Kommt darauf an, wie man fischt! Wenn ich eine 2,10 m Rute mit WG bis 12gr und leichten Twistern/Gummifischen benutze, reicht eine 1000 allemal. Ausserdem danken es die Arme und Gelenke.
Im Rhein bzw. Fliessgewässern mit einer stärkeren Rute und entsprechenden schweren Ködern, sollte es schon eine 4000 sein.
Meiner Meinung nach haben, insbesondere in Zeiten der geflochtenen Schnur, die Rollen sowieso eine viel zu große Spulenkapazität und damit auch Gewicht.
Viel wichtiger ist meiner Meinung nach, dass Rolle und Rute zusammen passen und ausgeglichen und der Hand liegen!
#6


----------



## Micha110 (24. März 2007)

*AW: Welche Rollengröße zum Spinnfischen auf Zander???*

Moin,

würde sagen für Zander reicht ne 2500er Größe. Bin der Meinung das man nicht zu schwer fischen sollte. Fische selbst ne 2500er Stradic an ner Sportex- zusammen hab ich dann gerade mal ca. 500gr in der Hand. So läßt es sich schon gut und lange angeln.


Gruß Micha


----------



## esox82 (25. März 2007)

*AW: Welche Rollengröße zum Spinnfischen auf Zander???*

ich habe eine 12er fireline crystal
mfg Andy


----------



## Case (25. März 2007)

*AW: Welche Rollengröße zum Spinnfischen auf Zander???*



Micha110 schrieb:


> Moin,
> 
> würde sagen für Zander reicht ne 2500er Größe. Bin der Meinung das man nicht zu schwer fischen sollte. Fische selbst ne 2500er Stradic an ner Sportex- zusammen hab ich dann gerade mal ca. 500gr in der Hand. So läßt es sich schon gut und lange angeln.
> 
> ...



Seh ich ganz genau so.

Case


----------



## raubfischwunder (4. April 2007)

*AW: Welche Rollengröße zum Spinnfischen auf Zander???*

hab ne 2500 daiwa certate und fische mit 17 er spiderwire
bin bis jetzt damit klargekommen
ist natürlich geschmacksache 
aber bis auf 12 gehe ich kaum runter,
man kann ja nie wissen,
vielleicht verirrt sich ja mal der traumhecht an der rute nur so neben bei, und dann ist sicher sicher
aber man soll die hoffnung nicht aufgeben
wer nicht angelt- fängt auch keine fische


----------



## Veit (4. April 2007)

*AW: Welche Rollengröße zum Spinnfischen auf Zander???*



Johnnie Walker schrieb:


> eeeeeeeehm welche schnurgröße würdet ihr zum spinnen auf zander emphelen ?

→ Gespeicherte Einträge
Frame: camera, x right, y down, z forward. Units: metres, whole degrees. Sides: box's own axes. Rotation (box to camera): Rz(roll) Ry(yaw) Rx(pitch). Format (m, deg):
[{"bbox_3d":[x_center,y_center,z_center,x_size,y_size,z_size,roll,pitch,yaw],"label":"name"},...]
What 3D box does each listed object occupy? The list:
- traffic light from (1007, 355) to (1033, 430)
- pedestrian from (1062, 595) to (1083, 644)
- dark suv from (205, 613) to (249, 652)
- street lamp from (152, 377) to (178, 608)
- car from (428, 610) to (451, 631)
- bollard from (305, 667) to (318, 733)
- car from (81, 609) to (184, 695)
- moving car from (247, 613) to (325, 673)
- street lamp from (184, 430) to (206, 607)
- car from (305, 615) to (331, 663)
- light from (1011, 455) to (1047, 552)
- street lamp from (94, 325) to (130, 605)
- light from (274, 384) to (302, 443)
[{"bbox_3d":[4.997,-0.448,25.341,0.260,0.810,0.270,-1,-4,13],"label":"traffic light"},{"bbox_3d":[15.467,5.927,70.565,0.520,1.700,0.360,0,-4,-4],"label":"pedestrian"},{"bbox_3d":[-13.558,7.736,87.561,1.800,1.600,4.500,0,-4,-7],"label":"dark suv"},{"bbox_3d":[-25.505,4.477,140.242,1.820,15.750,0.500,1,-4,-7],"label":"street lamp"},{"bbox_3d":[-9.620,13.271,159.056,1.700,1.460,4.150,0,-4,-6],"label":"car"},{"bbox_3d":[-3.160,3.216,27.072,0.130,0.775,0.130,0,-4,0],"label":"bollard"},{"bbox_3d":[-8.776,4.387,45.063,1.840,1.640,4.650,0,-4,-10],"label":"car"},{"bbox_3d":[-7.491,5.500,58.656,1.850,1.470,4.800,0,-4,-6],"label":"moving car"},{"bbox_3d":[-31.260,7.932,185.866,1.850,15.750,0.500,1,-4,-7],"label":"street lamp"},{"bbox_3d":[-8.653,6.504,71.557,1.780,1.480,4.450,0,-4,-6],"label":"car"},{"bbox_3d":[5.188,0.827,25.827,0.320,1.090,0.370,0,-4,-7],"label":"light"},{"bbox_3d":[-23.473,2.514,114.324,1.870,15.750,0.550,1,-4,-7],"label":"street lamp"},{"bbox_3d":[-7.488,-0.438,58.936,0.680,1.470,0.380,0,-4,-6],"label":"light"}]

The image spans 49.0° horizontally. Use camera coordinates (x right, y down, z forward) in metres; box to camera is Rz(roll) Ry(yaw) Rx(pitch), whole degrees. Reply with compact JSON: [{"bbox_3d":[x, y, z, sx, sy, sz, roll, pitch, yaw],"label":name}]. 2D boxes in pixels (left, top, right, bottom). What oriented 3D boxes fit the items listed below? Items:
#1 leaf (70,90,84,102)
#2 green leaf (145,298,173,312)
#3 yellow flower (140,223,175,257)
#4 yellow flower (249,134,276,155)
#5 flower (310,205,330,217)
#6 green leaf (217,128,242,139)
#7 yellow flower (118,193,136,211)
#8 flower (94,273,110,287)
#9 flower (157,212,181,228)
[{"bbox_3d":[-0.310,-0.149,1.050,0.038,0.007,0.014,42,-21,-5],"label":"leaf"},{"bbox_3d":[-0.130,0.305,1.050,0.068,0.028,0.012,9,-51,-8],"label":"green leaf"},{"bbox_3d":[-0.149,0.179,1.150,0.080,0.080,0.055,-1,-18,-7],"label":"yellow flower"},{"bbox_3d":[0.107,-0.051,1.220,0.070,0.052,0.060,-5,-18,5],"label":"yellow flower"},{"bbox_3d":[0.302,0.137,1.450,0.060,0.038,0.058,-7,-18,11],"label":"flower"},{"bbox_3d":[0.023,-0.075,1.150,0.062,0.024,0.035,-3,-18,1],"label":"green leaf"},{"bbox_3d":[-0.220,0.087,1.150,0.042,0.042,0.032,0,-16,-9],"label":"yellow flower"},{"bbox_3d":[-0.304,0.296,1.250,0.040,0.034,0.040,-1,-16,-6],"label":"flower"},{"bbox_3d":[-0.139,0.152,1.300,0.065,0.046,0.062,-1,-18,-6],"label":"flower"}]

→ Zu lösende Aufgabe
Übertrage bitte diesen Satz aus dem Auszug ins Englische: „Meiner Meinung nach haben, insbesondere in Zeiten der geflochtenen Schnur, die Rollen sowieso eine viel zu große Spulenkapazität und damit auch Gewicht.“ Die Daten stammen aus einer anderen Quelle.

→ Ergebnis der Übung
In my opinion, especially in the age of braided line, reels have far too much spool capacity anyway, and therefore too much weight as well.